> [Text shown]:
---------------

Replay bars through `merton_online_calibrator` to inspect:

- online parameter drift
- fair value spread vs market
- QuantLib helper divergence (`fair_value_quantlib - fair_value`)

In [None]:
import merton_online_calibrator as moc

def set_lambda(obj, value: float) -> None:
    setattr(obj, "lambda", float(value))


def get_lambda(obj) -> float:
    return float(getattr(obj, "lambda"))


def build_cpp_calibrator(initial_params: dict):
    p = moc.MertonParams()
    p.sigma = float(initial_params["sigma"])
    set_lambda(p, float(initial_params["lambda"]))
    p.mu_j = float(initial_params["mu_j"])
    p.delta_j = float(initial_params["delta_j"])

    cfg = moc.CalibratorConfig()
    cfg.window_size = 4096
    cfg.min_points_for_update = 512
    cfg.update_every_n_returns = 128
    cfg.n_max = 15
    cfg.coordinate_steps = 3

    return moc.OnlineMertonCalibrator(p, cfg)


def theoretical_price(
    S0: float,
    sigma: float,
    lam: float,
    mu_j: float,
    delta_j: float,
    q_annual: float,
    T_years: float,
    r: float = 0.0,
) -> float:
    """Merton risk-neutral expected price over horizon T."""
    k = math.exp(mu_j + 0.5 * delta_j**2) - 1
    drift = r - q_annual - lam * k
    return S0 * math.exp(drift * T_years)


def funding_rate_annual(rate_per_8h: float) -> float:
    """Convert BitMEX funding rate (per 8h) to annualized simple carry."""
    return rate_per_8h * (365.25 * 24 / 8)


def funding_annual(rate_per_8h: float) -> float:
    """Convert 8h funding into annualized compounded carry (runtime default)."""
    return (1.0 + rate_per_8h) ** (365.25 * 3.0) - 1.0

In [None]:
replay_df = ohlc_calib.tail(REPLAY_BARS).copy()
cal = build_cpp_calibrator(calibration_output)

q_annual = funding_annual(FUNDING_RATE_8H)
t_years = HORIZON_HOURS / (365.25 * 24.0)

rows = []
updates = []

for ts, row in replay_df.iterrows():
    px = float(row["close"])
    epoch_us = int(ts.value // 1_000)  # pandas ns -> us

    accepted = cal.update_tick(px, epoch_us)
    updated = bool(accepted and cal.maybe_update_params())

    p_now = cal.params()
    lam_now = get_lambda(p_now)

    fair_fast = float(cal.fair_value(px, q_annual, t_years, 0.0))
    fair_ql = float(cal.fair_value_quantlib(px, q_annual, t_years, 0.0))
    fair_py = float(
        theoretical_price(
            px,
            float(p_now.sigma),
            lam_now,
            float(p_now.mu_j),
            float(p_now.delta_j),
            q_annual,
            t_years,
            0.0,
        )

---------------

> [Supplied data]:
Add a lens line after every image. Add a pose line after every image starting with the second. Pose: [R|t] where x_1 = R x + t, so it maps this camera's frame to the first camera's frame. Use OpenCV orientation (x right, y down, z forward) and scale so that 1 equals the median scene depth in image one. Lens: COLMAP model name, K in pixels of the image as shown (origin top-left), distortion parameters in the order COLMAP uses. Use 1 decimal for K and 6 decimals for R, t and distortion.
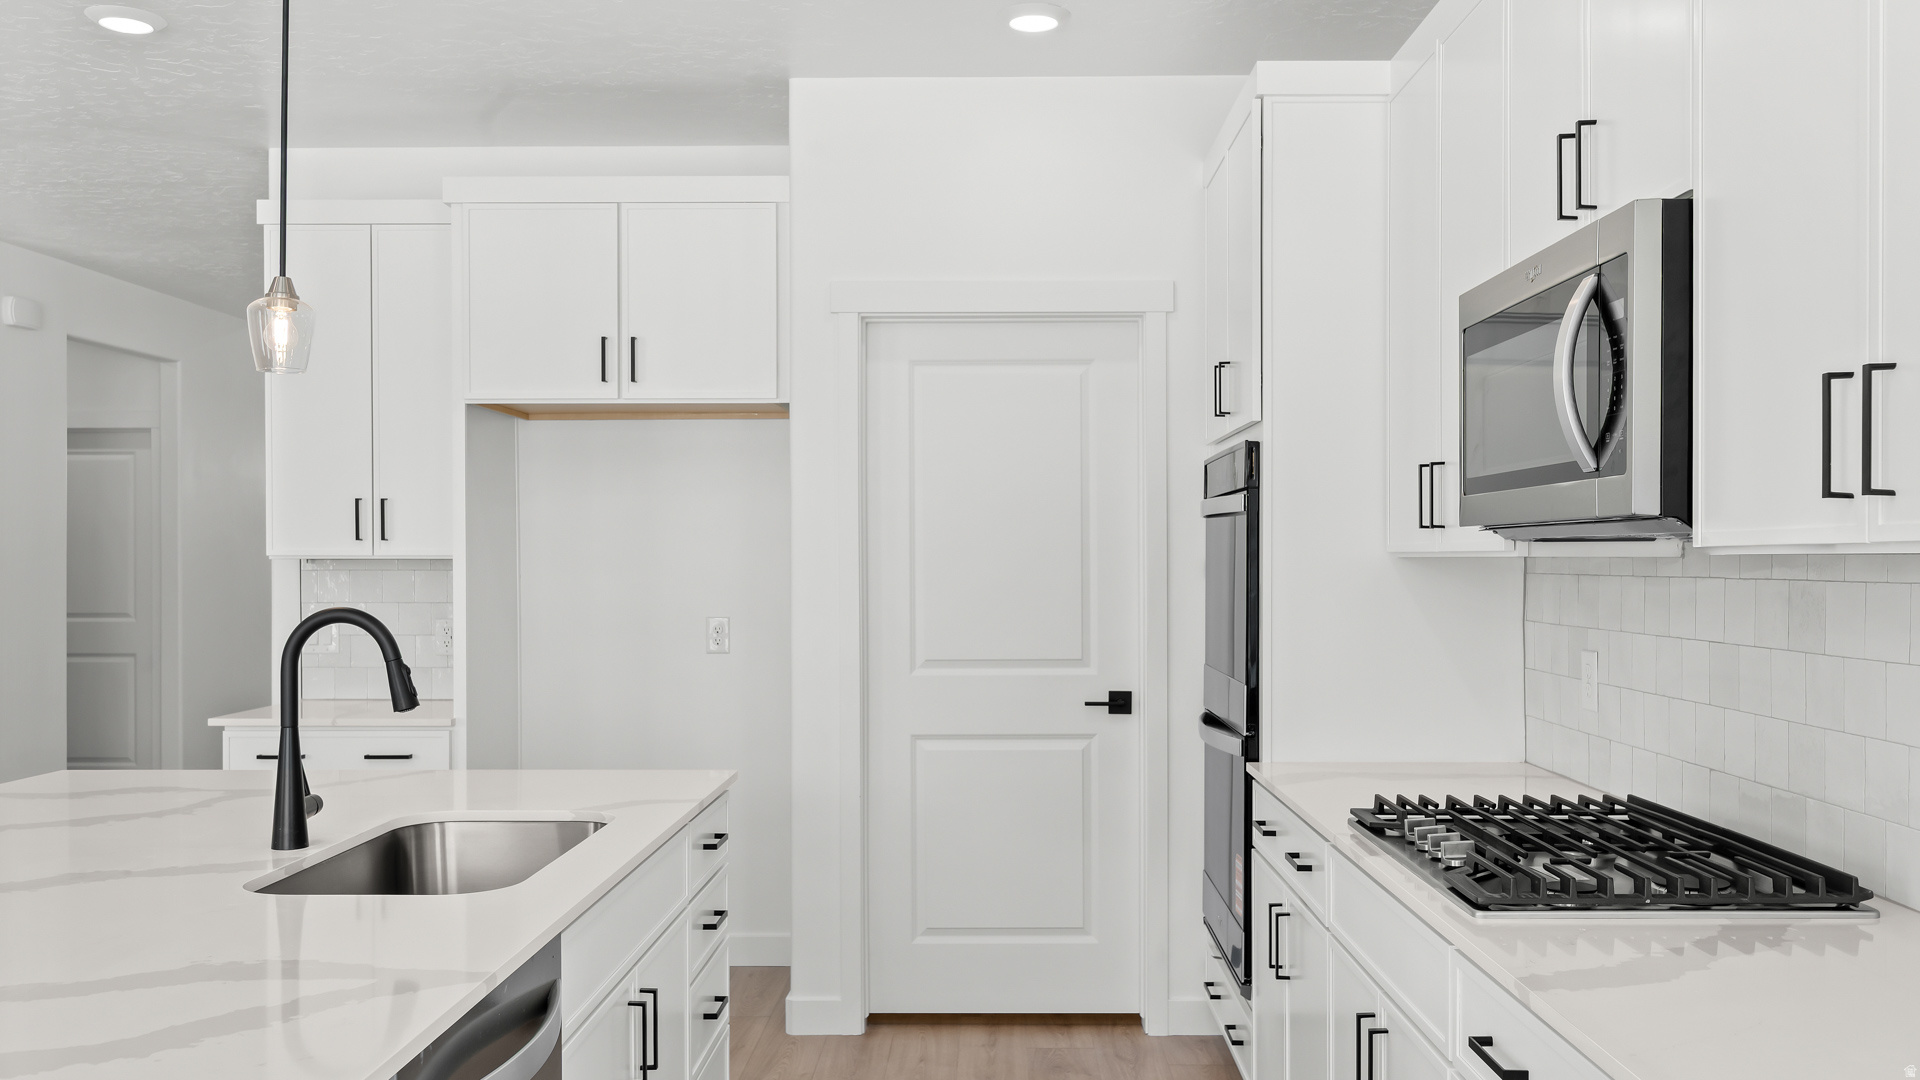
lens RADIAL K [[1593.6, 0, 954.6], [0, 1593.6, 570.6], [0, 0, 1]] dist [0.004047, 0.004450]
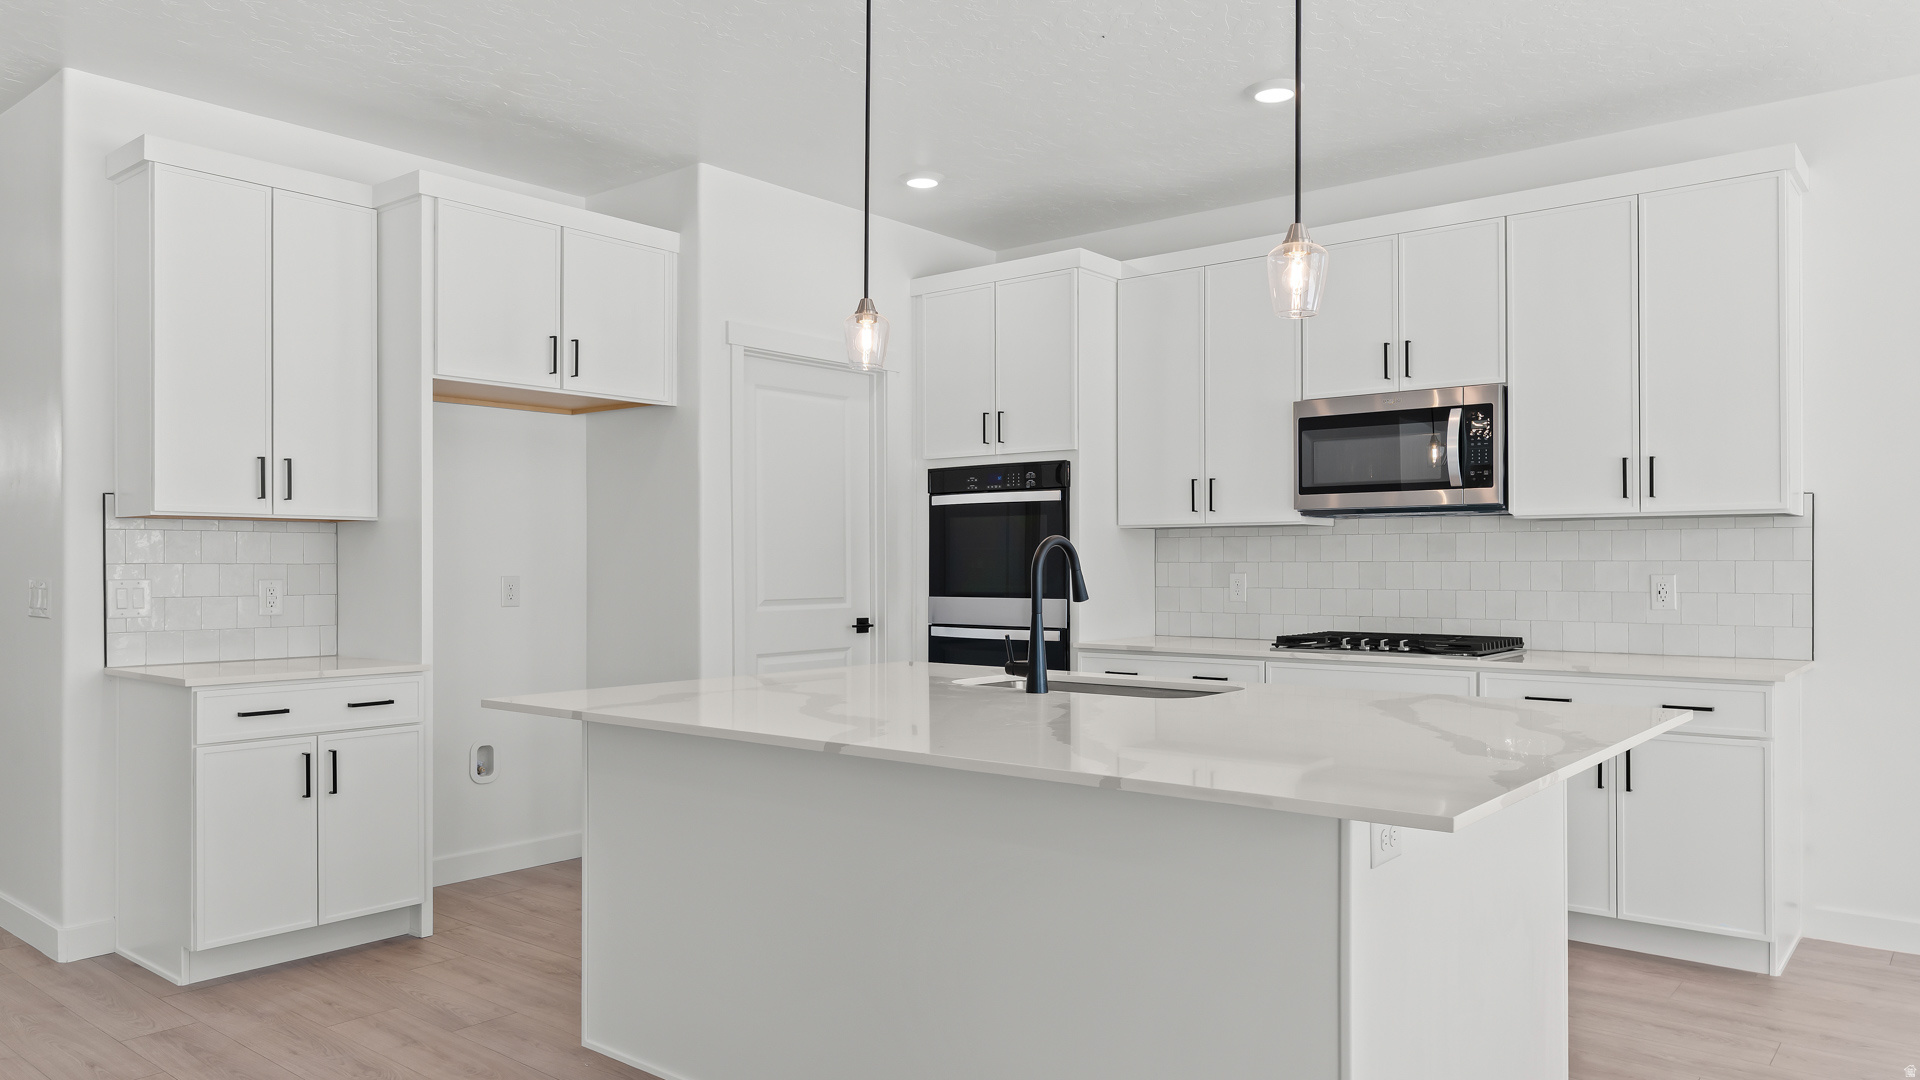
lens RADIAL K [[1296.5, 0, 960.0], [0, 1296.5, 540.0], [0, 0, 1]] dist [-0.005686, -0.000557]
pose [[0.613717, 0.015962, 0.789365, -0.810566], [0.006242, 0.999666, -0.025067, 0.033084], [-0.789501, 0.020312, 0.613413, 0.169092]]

---------------

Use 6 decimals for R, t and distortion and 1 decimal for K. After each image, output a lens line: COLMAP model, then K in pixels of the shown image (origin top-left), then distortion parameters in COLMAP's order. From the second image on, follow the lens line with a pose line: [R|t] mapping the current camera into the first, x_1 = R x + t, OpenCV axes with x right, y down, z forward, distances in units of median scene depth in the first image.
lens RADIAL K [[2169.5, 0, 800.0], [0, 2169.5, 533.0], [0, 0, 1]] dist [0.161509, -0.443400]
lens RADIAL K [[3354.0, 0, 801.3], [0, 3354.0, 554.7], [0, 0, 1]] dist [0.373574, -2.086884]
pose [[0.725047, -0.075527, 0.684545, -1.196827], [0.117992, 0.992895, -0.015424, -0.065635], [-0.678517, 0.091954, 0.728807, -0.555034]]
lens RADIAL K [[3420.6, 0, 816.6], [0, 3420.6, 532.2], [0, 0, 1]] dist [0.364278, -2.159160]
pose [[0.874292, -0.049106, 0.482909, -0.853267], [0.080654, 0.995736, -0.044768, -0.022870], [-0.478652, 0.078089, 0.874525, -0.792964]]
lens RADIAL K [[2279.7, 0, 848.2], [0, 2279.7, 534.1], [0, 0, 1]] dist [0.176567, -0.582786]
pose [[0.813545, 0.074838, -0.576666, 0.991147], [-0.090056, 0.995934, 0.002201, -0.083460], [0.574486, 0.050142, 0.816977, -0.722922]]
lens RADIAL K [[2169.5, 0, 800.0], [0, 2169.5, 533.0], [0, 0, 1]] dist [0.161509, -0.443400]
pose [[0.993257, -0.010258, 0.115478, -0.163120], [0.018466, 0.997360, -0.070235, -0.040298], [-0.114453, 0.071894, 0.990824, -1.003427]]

---------------

> [Problem set]:
a) From the calibration code, write out verbatim the passage that begins at the words "cfg.window_size = 4096" and ends after "return moc.OnlineMertonCalibrator(p, cfg)".
b) Using the calibration code, decide whether each statement agrees with it: (i) the calibrator configuration sets the window size to 4096; (ii) the function funding_rate_annual converts the 8-hour funding rate into an annualized compounded carry; (iii) the replay loop converts pandas timestamps from nanoseconds to microseconds. Answer yes or no for each, quoting the deciding words.

> [Answers in order]:
a)
cfg.window_size = 4096
    cfg.min_points_for_update = 512
    cfg.update_every_n_returns = 128
    cfg.n_max = 15
    cfg.coordinate_steps = 3

    return moc.OnlineMertonCalibrator(p, cfg)

b)
(i) Yes: "cfg.window_size = 4096"
(ii) No: "Convert BitMEX funding rate (per 8h) to annualized simple carry."
(iii) Yes: "# pandas ns -> us"